Inhibition of Adenosine Monophosphate-Activated Protein Kinase-3-Hydroxy-3-Methylglutaryl Coenzyme A Reductase Signaling Leads to Hypercholesterolemia and Promotes Hepatic Steatosis and Insulin Resistance

Hepatol Commun. 2018 Nov 12;3(1):84-98. doi: 10.1002/hep4.1279. eCollection 2019 Jan.

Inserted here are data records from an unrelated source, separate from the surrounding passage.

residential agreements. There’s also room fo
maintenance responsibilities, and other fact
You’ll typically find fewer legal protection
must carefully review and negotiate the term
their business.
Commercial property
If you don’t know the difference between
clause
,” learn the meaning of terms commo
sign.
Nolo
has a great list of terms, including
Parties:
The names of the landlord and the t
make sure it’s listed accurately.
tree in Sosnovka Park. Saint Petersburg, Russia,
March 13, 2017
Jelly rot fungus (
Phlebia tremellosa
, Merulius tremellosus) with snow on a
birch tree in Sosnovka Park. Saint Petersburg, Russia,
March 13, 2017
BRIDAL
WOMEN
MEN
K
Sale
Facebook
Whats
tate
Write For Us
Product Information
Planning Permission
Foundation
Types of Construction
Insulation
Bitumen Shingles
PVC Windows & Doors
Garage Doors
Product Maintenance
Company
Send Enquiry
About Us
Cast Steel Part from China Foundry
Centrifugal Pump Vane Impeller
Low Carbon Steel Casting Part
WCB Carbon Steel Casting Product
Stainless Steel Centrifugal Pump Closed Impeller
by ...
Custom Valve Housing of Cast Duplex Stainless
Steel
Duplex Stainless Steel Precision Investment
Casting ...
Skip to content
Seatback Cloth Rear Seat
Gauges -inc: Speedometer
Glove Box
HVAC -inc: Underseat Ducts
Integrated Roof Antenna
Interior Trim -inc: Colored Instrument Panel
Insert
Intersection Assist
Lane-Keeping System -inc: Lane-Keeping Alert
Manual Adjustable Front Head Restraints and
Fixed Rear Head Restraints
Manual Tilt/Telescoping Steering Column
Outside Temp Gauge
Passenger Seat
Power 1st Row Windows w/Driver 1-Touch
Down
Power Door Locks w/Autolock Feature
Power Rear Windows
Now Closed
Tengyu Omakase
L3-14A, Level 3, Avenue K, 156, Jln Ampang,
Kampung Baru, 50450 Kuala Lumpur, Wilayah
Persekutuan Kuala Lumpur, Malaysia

Adenosine monophosphate-activated protein kinase (AMPK) regulates multiple signaling pathways involved in glucose and lipid metabolism in response to changes in hormonal and nutrient status. Cell culture studies have shown that AMPK phosphorylation and inhibition of the rate-limiting enzyme in the mevalonate pathway 3-hydroxy-3-methylglutaryl (HMG) coenzyme A (CoA) reductase (HMGCR) at serine-871 (Ser871; human HMGCR Ser872) suppresses cholesterol synthesis. In order to evaluate the role of AMPK-HMGCR signaling in vivo, we generated mice with a Ser871-alanine (Ala) knock-in mutation (HMGCR KI). Cholesterol synthesis was significantly suppressed in wild-type (WT) but not in HMGCR KI hepatocytes in response to AMPK activators. Liver cholesterol synthesis and cholesterol levels were significantly up-regulated in HMGCR KI mice. When fed a high-carbohydrate diet, HMGCR KI mice had enhanced triglyceride synthesis and liver steatosis, resulting in impaired glucose homeostasis. Conclusion: AMPK-HMGCR signaling alone is sufficient to regulate both cholesterol and triglyceride synthesis under conditions of a high-carbohydrate diet. Our findings highlight the tight coupling between the mevalonate and fatty acid synthesis pathways as well as revealing a role of AMPK in suppressing the deleterious effects of a high-carbohydrate diet.